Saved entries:
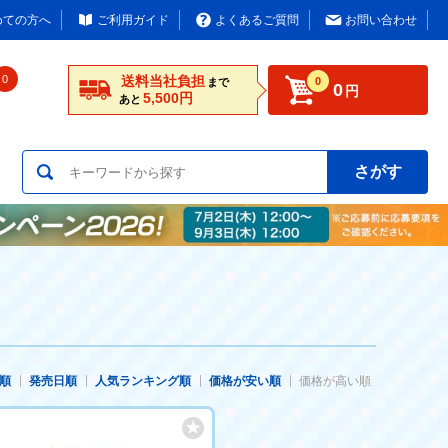
めての方へ
ご利用ガイド
よくあるご質問
お問い合わせ
0
送料当社負担
0
まで
0
円
5,500円
あと
さがす
順
発売日順
人気ランキング順
価格が安い順
価格が高い順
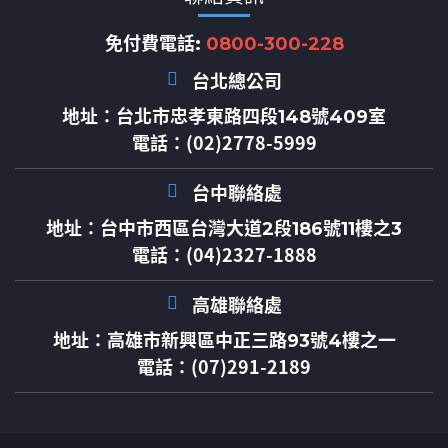
免付費電話:
0800-300-228
台北總公司
地址：
台北市忠孝東路四段148號409室
電話：(02)2778-5999
台中聯絡處
地址：
台中市西區台灣大道2段186號11樓之3
電話：(04)2327-1888
高雄聯絡處
地址：
高雄市新興區中正三路93號4樓之一
電話：(07)291-2189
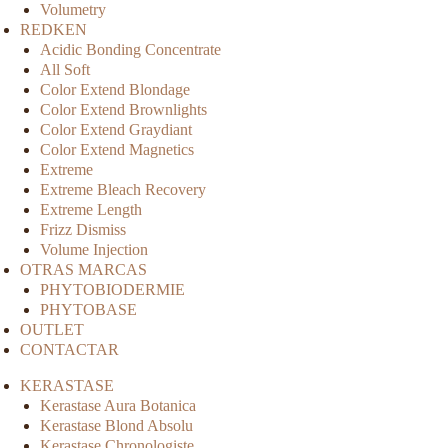
Volumetry
REDKEN
Acidic Bonding Concentrate
All Soft
Color Extend Blondage
Color Extend Brownlights
Color Extend Graydiant
Color Extend Magnetics
Extreme
Extreme Bleach Recovery
Extreme Length
Frizz Dismiss
Volume Injection
OTRAS MARCAS
PHYTOBIODERMIE
PHYTOBASE
OUTLET
CONTACTAR
KERASTASE
Kerastase Aura Botanica
Kerastase Blond Absolu
Kerastase Chronologiste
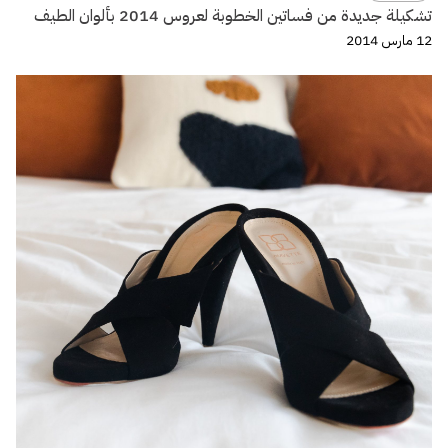
تشكيلة جديدة من فساتين الخطوبة لعروس 2014 بألوان الطيف
12 مارس 2014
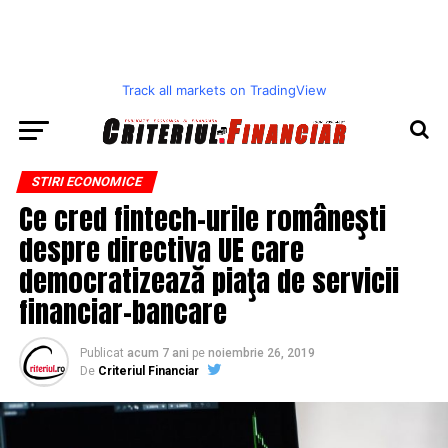
Track all markets on TradingView
STIRI ECONOMICE
Ce cred fintech-urile româneşti
despre directiva UE care
democratizează piaţa de servicii
financiar-bancare
Publicat
acum 7 ani
pe
noiembrie 26, 2019
De
Criteriul Financiar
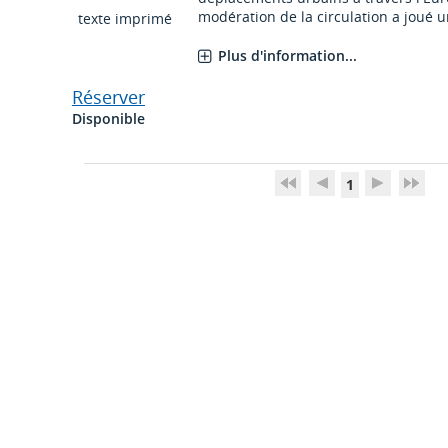
modération de la circulation a joué u
texte imprimé
Plus d'information...
Réserver
Disponible
1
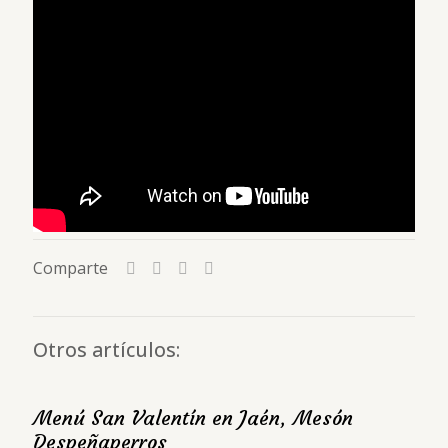
Comparte
Otros artículos:
Menú San Valentín en Jaén, Mesón
Despeñaperros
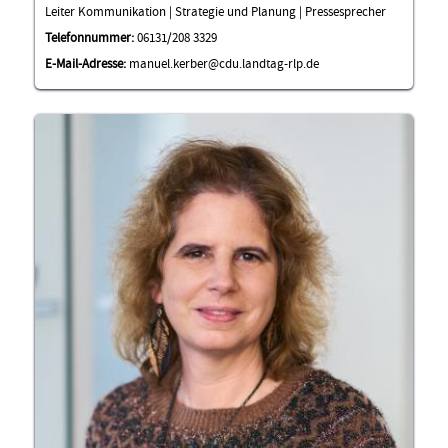
Leiter Kommunikation | Strategie und Planung | Pressesprecher
Telefonnummer:
06131/208 3329
E-Mail-Adresse:
manuel.kerber@cdu.landtag-rlp.de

Exercise description: Whatever pictures the entries contain, omit them, and write the rest out exactly.

Answer to this problem:
めての方へ
ご利用ガイド
よくあるご質問
お問い合わせ
0
送料当社負担
0
まで
0
円
5,500円
あと
さがす
順
発売日順
人気ランキング順
価格が安い順
価格が高い順
免付費電話:
0800-300-228
台北總公司
地址：
台北市忠孝東路四段148號409室
電話：(02)2778-5999
台中聯絡處
地址：
台中市西區台灣大道2段186號11樓之3
電話：(04)2327-1888
高雄聯絡處
地址：
高雄市新興區中正三路93號4樓之一
電話：(07)291-2189
Volumetry
REDKEN
Acidic Bonding Concentrate
All Soft
Color Extend Blondage
Color Extend Brownlights
Color Extend Graydiant
Color Extend Magnetics
Extreme
Extreme Bleach Recovery
Extreme Length
Frizz Dismiss
Volume Injection
OTRAS MARCAS
PHYTOBIODERMIE
PHYTOBASE
OUTLET
CONTACTAR
KERASTASE
Kerastase Aura Botanica
Kerastase Blond Absolu
Kerastase Chronologiste
تشكيلة جديدة من فساتين الخطوبة لعروس 2014 بألوان الطيف
12 مارس 2014
Track all markets on TradingView
STIRI ECONOMICE
Ce cred fintech-urile româneşti
despre directiva UE care
democratizează piaţa de servicii
financiar-bancare
Publicat
acum 7 ani
pe
noiembrie 26, 2019
De
Criteriul Financiar
modération de la circulation a joué u
texte imprimé
Plus d'information...
Réserver
Disponible
1
Comparte
Otros artículos:
Menú San Valentín en Jaén, Mesón
Despeñaperros
Leiter Kommunikation | Strategie und Planung | Pressesprecher
Telefonnummer:
06131/208 3329
E-Mail-Adresse:
manuel.kerber@cdu.landtag-rlp.de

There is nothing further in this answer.